Esta deficiente expresión del principio de legitimidad democrática debería haberse corregido mediante la reforma de la Constitución. Lo que no se pudo hacer en 1978 porque las circunstancias eran las que eran, se debería haber hecho posteriormente. Es lo que hizo, por ejemplo, la República Federal de Alemania, que se constituyó en circunstancias también muy difíciles en 1949, y cuyos ciudadanos y autoridades consideraron muy acertadamente la Ley Fundamental de Bonn como un punto de partida para la construcción de un Estado Social y Democrático de Derecho que tenía que ser perfeccionado de manera continuada. 62 reformas constitucionales se han introducido a la Ley Fundamental. Por mayoría de dos tercios en el Bundestag y en el Bundesrat. Una Constitución que nace con una muy débil legitimidad de origen ha ido reforzando dicha legitimidad mediante la reforma constitucional, que tiene justamente esa finalidad. Por eso una operación tan difícil como la absorción de la República Democrática tras la caída del Muro de Berlín se pudo hacer sin ningún problema constitucional digno de mención.

En España la Constitución ha sido construida con base en un principio de legitimidad democrática muy débil. A partir de una Ley para la Reforma Política aprobada por las Cortes del Régimen del General Franco y de un Real Decreto-ley de normas electorales aprobado por un Gobierno no democrático, principio de legitimidad que se iría devaluando  incluso a lo largo del íter constituyente. Dicha Constitución se ha convertido en una suerte de corsé  que impide a la sociedad española expresarse políticamente en su complejidad y diversidad. La continuidad de la presencia de la Provincia es un excelente indicador de ello.

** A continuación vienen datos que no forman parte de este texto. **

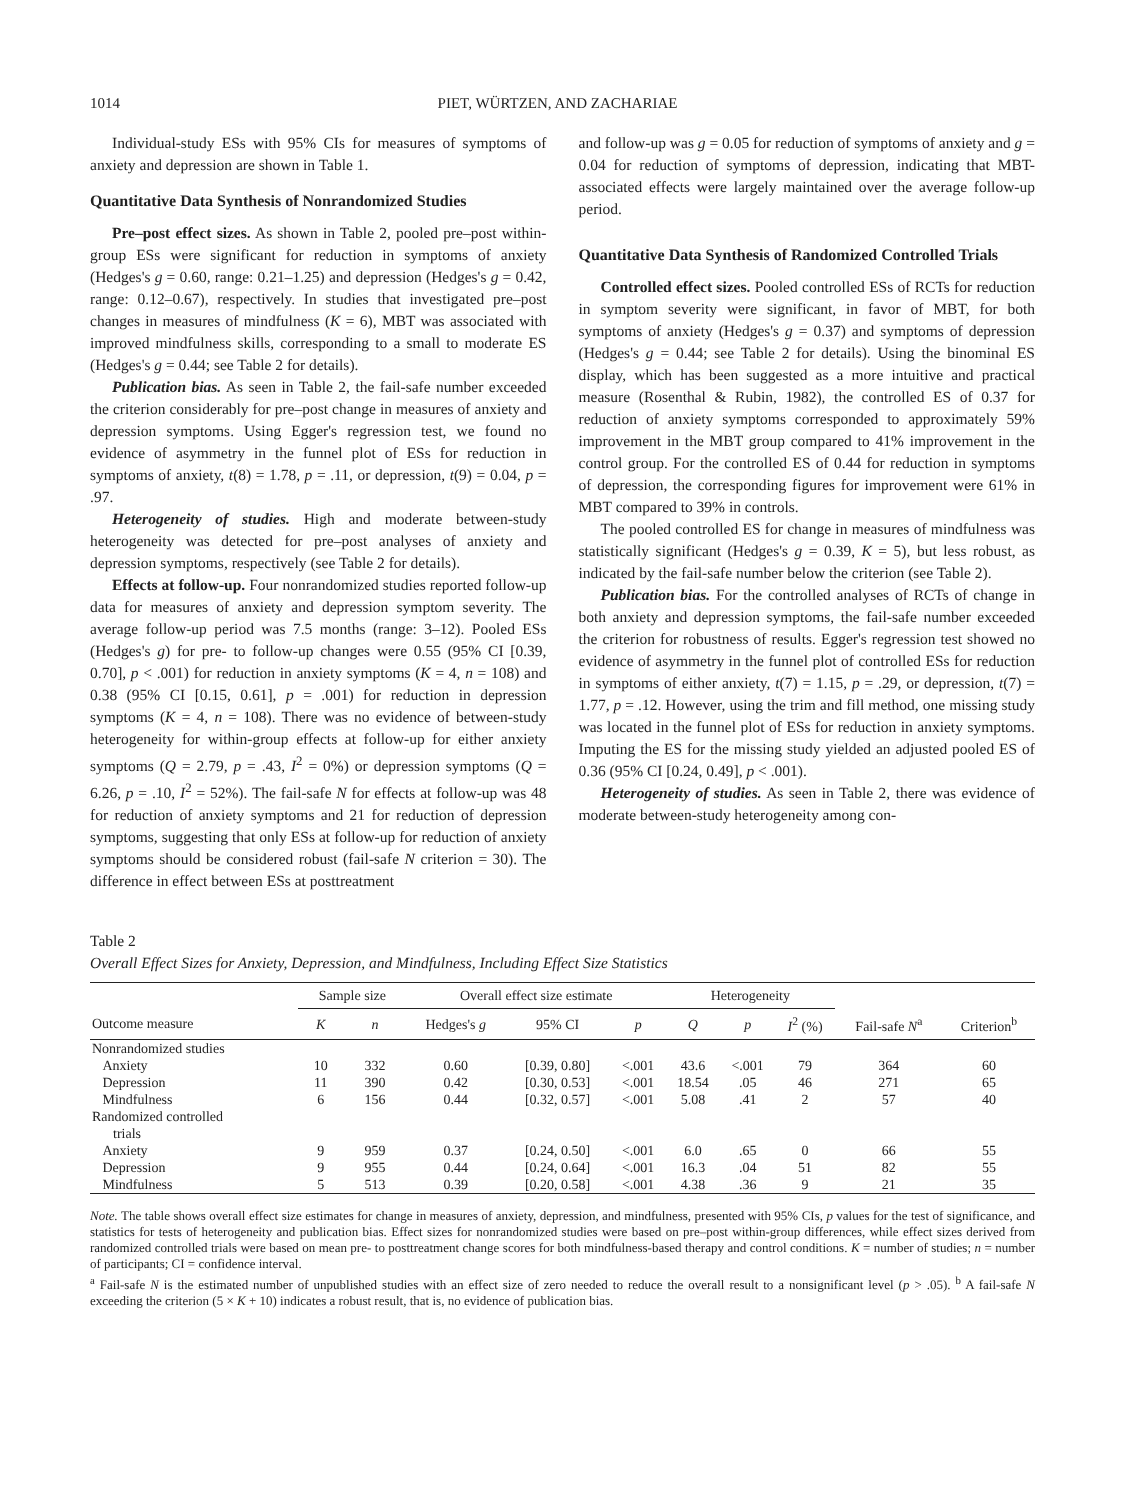1014 PIET, WÜRTZEN, AND ZACHARIAE
Individual-study ESs with 95% CIs for measures of symptoms of anxiety and depression are shown in Table 1.
Quantitative Data Synthesis of Nonrandomized Studies
Pre–post effect sizes. As shown in Table 2, pooled pre–post within-group ESs were significant for reduction in symptoms of anxiety (Hedges's g = 0.60, range: 0.21–1.25) and depression (Hedges's g = 0.42, range: 0.12–0.67), respectively. In studies that investigated pre–post changes in measures of mindfulness (K = 6), MBT was associated with improved mindfulness skills, corresponding to a small to moderate ES (Hedges's g = 0.44; see Table 2 for details).
Publication bias. As seen in Table 2, the fail-safe number exceeded the criterion considerably for pre–post change in measures of anxiety and depression symptoms. Using Egger's regression test, we found no evidence of asymmetry in the funnel plot of ESs for reduction in symptoms of anxiety, t(8) = 1.78, p = .11, or depression, t(9) = 0.04, p = .97.
Heterogeneity of studies. High and moderate between-study heterogeneity was detected for pre–post analyses of anxiety and depression symptoms, respectively (see Table 2 for details).
Effects at follow-up. Four nonrandomized studies reported follow-up data for measures of anxiety and depression symptom severity. The average follow-up period was 7.5 months (range: 3–12). Pooled ESs (Hedges's g) for pre- to follow-up changes were 0.55 (95% CI [0.39, 0.70], p < .001) for reduction in anxiety symptoms (K = 4, n = 108) and 0.38 (95% CI [0.15, 0.61], p = .001) for reduction in depression symptoms (K = 4, n = 108). There was no evidence of between-study heterogeneity for within-group effects at follow-up for either anxiety symptoms (Q = 2.79, p = .43, I<sup>2</sup> = 0%) or depression symptoms (Q = 6.26, p = .10, I<sup>2</sup> = 52%). The fail-safe N for effects at follow-up was 48 for reduction of anxiety symptoms and 21 for reduction of depression symptoms, suggesting that only ESs at follow-up for reduction of anxiety symptoms should be considered robust (fail-safe N criterion = 30). The difference in effect between ESs at posttreatment
and follow-up was g = 0.05 for reduction of symptoms of anxiety and g = 0.04 for reduction of symptoms of depression, indicating that MBT-associated effects were largely maintained over the average follow-up period.
Quantitative Data Synthesis of Randomized Controlled Trials
Controlled effect sizes. Pooled controlled ESs of RCTs for reduction in symptom severity were significant, in favor of MBT, for both symptoms of anxiety (Hedges's g = 0.37) and symptoms of depression (Hedges's g = 0.44; see Table 2 for details). Using the binominal ES display, which has been suggested as a more intuitive and practical measure (Rosenthal & Rubin, 1982), the controlled ES of 0.37 for reduction of anxiety symptoms corresponded to approximately 59% improvement in the MBT group compared to 41% improvement in the control group. For the controlled ES of 0.44 for reduction in symptoms of depression, the corresponding figures for improvement were 61% in MBT compared to 39% in controls.
The pooled controlled ES for change in measures of mindfulness was statistically significant (Hedges's g = 0.39, K = 5), but less robust, as indicated by the fail-safe number below the criterion (see Table 2).
Publication bias. For the controlled analyses of RCTs of change in both anxiety and depression symptoms, the fail-safe number exceeded the criterion for robustness of results. Egger's regression test showed no evidence of asymmetry in the funnel plot of controlled ESs for reduction in symptoms of either anxiety, t(7) = 1.15, p = .29, or depression, t(7) = 1.77, p = .12. However, using the trim and fill method, one missing study was located in the funnel plot of ESs for reduction in anxiety symptoms. Imputing the ES for the missing study yielded an adjusted pooled ES of 0.36 (95% CI [0.24, 0.49], p < .001).
Heterogeneity of studies. As seen in Table 2, there was evidence of moderate between-study heterogeneity among con-
Table 2
Overall Effect Sizes for Anxiety, Depression, and Mindfulness, Including Effect Size Statistics
| | Sample size | | Overall effect size estimate | | | Heterogeneity | | | Fail-safe N<sup>a</sup> | Criterion<sup>b</sup> |
| --- | --- | --- | --- | --- | --- | --- | --- | --- | --- | --- |
| Outcome measure | K | n | Hedges's g | 95% CI | p | Q | p | I<sup>2</sup> (%) | | |
| Nonrandomized studies | | | | | | | | | | |
| Anxiety | 10 | 332 | 0.60 | [0.39, 0.80] | <.001 | 43.6 | <.001 | 79 | 364 | 60 |
| Depression | 11 | 390 | 0.42 | [0.30, 0.53] | <.001 | 18.54 | .05 | 46 | 271 | 65 |
| Mindfulness | 6 | 156 | 0.44 | [0.32, 0.57] | <.001 | 5.08 | .41 | 2 | 57 | 40 |
| Randomized controlled trials | | | | | | | | | | |
| Anxiety | 9 | 959 | 0.37 | [0.24, 0.50] | <.001 | 6.0 | .65 | 0 | 66 | 55 |
| Depression | 9 | 955 | 0.44 | [0.24, 0.64] | <.001 | 16.3 | .04 | 51 | 82 | 55 |
| Mindfulness | 5 | 513 | 0.39 | [0.20, 0.58] | <.001 | 4.38 | .36 | 9 | 21 | 35 |
Note. The table shows overall effect size estimates for change in measures of anxiety, depression, and mindfulness, presented with 95% CIs, p values for the test of significance, and statistics for tests of heterogeneity and publication bias. Effect sizes for nonrandomized studies were based on pre–post within-group differences, while effect sizes derived from randomized controlled trials were based on mean pre- to posttreatment change scores for both mindfulness-based therapy and control conditions. K = number of studies; n = number of participants; CI = confidence interval.
<sup>a</sup> Fail-safe N is the estimated number of unpublished studies with an effect size of zero needed to reduce the overall result to a nonsignificant level (p > .05). <sup>b</sup> A fail-safe N exceeding the criterion (5 × K + 10) indicates a robust result, that is, no evidence of publication bias.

En estos días lo estamos viendo. Y con ello no quiero decir que esté en desacuerdo con la decisión del Gobierno y en especial del Ministro de Sanidad respecto del desconfinamiento. No tengo información suficiente para pronunciarme sobre ello. Lo que quiero decir es que el defecto de diseño en la definición de la estructura del Estado acaba dando siempre la cara, sobre todo en los momentos difíciles.